Michael Krautzberger, BlackRock’s head of European fixed income
“In the new world of low interest rates, investors dependent on regular income from bonds have three options. First of all, they can simply put up with lower returns. For many, however, this does not offer a solution, because they need to achieve a certain level of income.

"Alternatively, they can increase the amount they invest to ensure a constant return in absolute terms despite the lower rates. Yet many investors lack the financial resources to do so. A third way is to accept greater risk exposure in order to generate a higher potential return.

“The latter approach prompts us to ask whether current monetary policy may be encouraging investors to pursue inappropriate risk strategies in their search for higher yields. The question is a pertinent one, since a trend of this nature could lead to asset price bubbles on the capital markets.

“BlackRock’s model portfolios, based on the US market, illustrate the risks currently facing bond investors: A regular annual return of two percent a year can only be achieved by accepting a risk equivalent to a loss of four percent of the capital invested. To achieve a return of five percent, investors would need to accept roughly half the level of risk attached to the US equities market in 2012 (based on the S&P 500).

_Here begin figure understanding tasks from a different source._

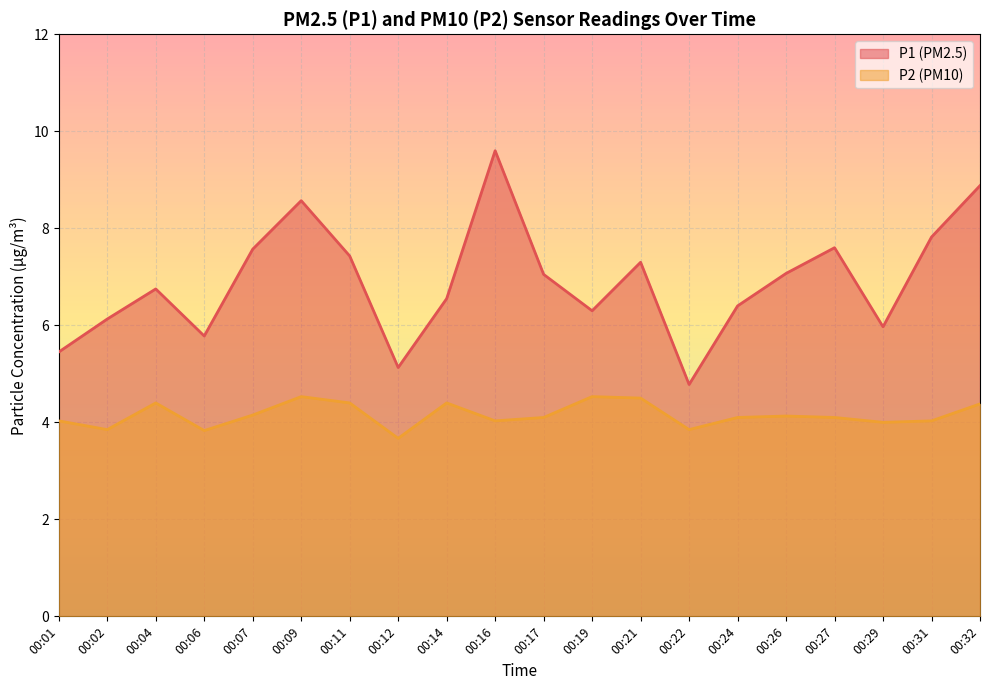

Reading left to right, transcribe all the data shown in this chart.

P1: 5.5	6.1	6.8	5.8	7.6	8.6	7.4	5.1	6.5	9.6	7.0	6.3	7.3	4.8	6.4	7.1	7.6	6.0	7.8	8.9
P2: 4.0	3.9	4.4	3.8	4.2	4.5	4.4	3.7	4.4	4.0	4.1	4.5	4.5	3.9	4.1	4.1	4.1	4.0	4.0	4.4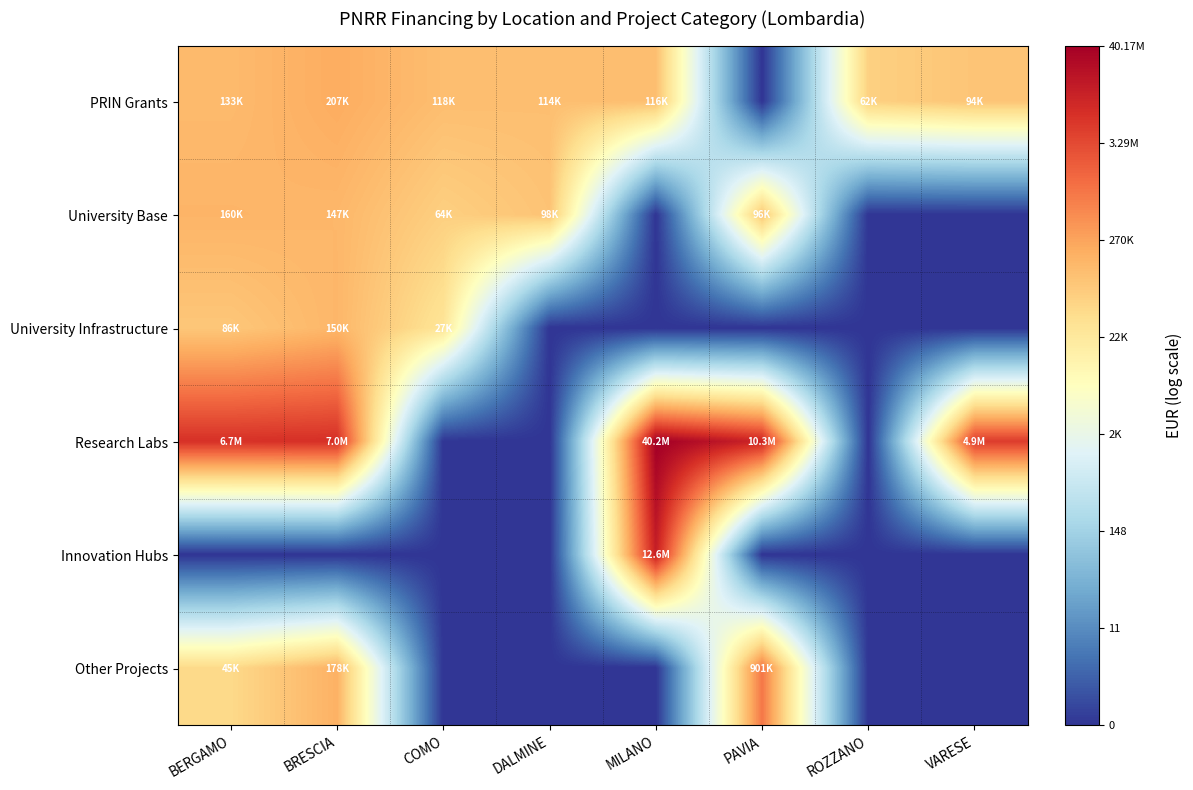

At which category is the sum across all series the highest?

BRESCIA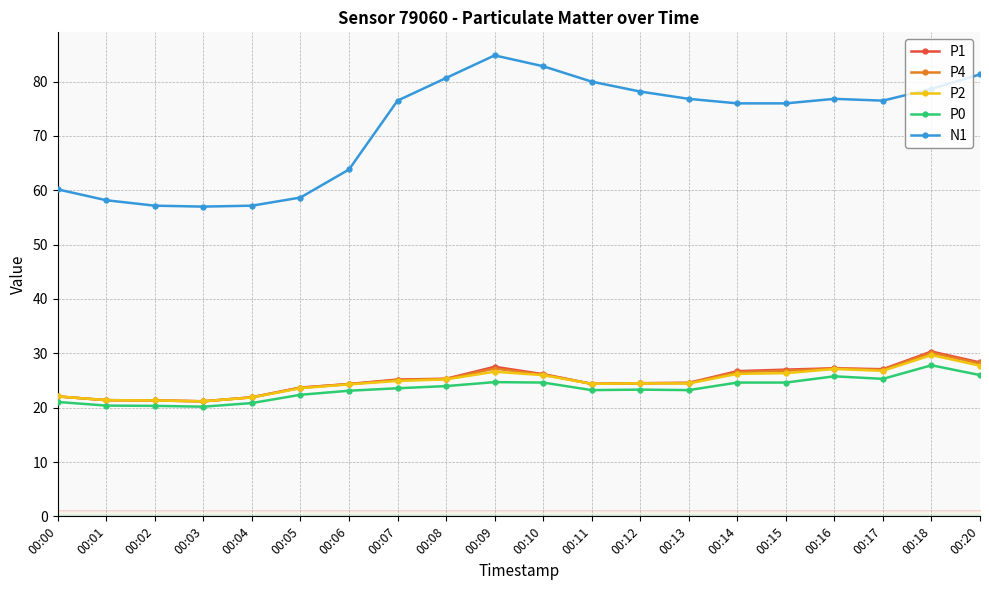

What is the total value across all series at 00:09?

190.9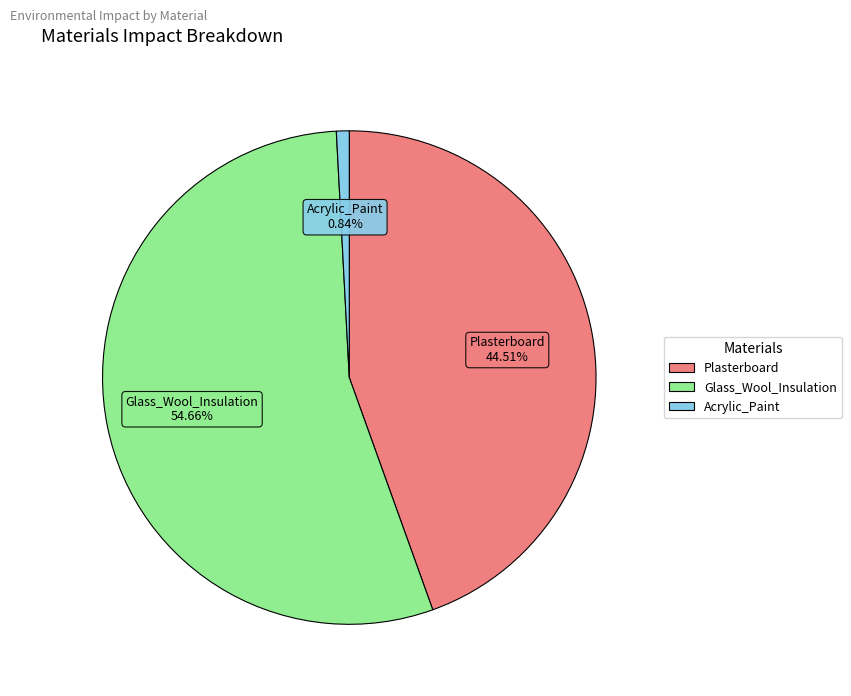

Rank the categories by value from highest to lowest.

Glass_Wool_Insulation, Plasterboard, Acrylic_Paint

“These figures demonstrate that the risks for investors who want to protect their money against inflation by assuming a higher level of risk are nevertheless manageable. Equally, when dealing with this new investment context, it is important to bear in mind that cash deposits are also subject to a completely different set of risks than was the case in the past. In many cases, the interest earned on cash deposits does not even make up for inflation.

"It seems entirely reasonable, therefore, for investors to seek out alternatives.

“We remain of the view that investor portfolios should be underweight in conventional government bonds and high-quality corporate bonds. By contrast, market segments with a higher credit risk profile offer investors a decent yield from an opportunity/risk perspective, and we would tend to go overweight in these.

"At present, we see no indication that investors are adopting more extreme risk strategies.”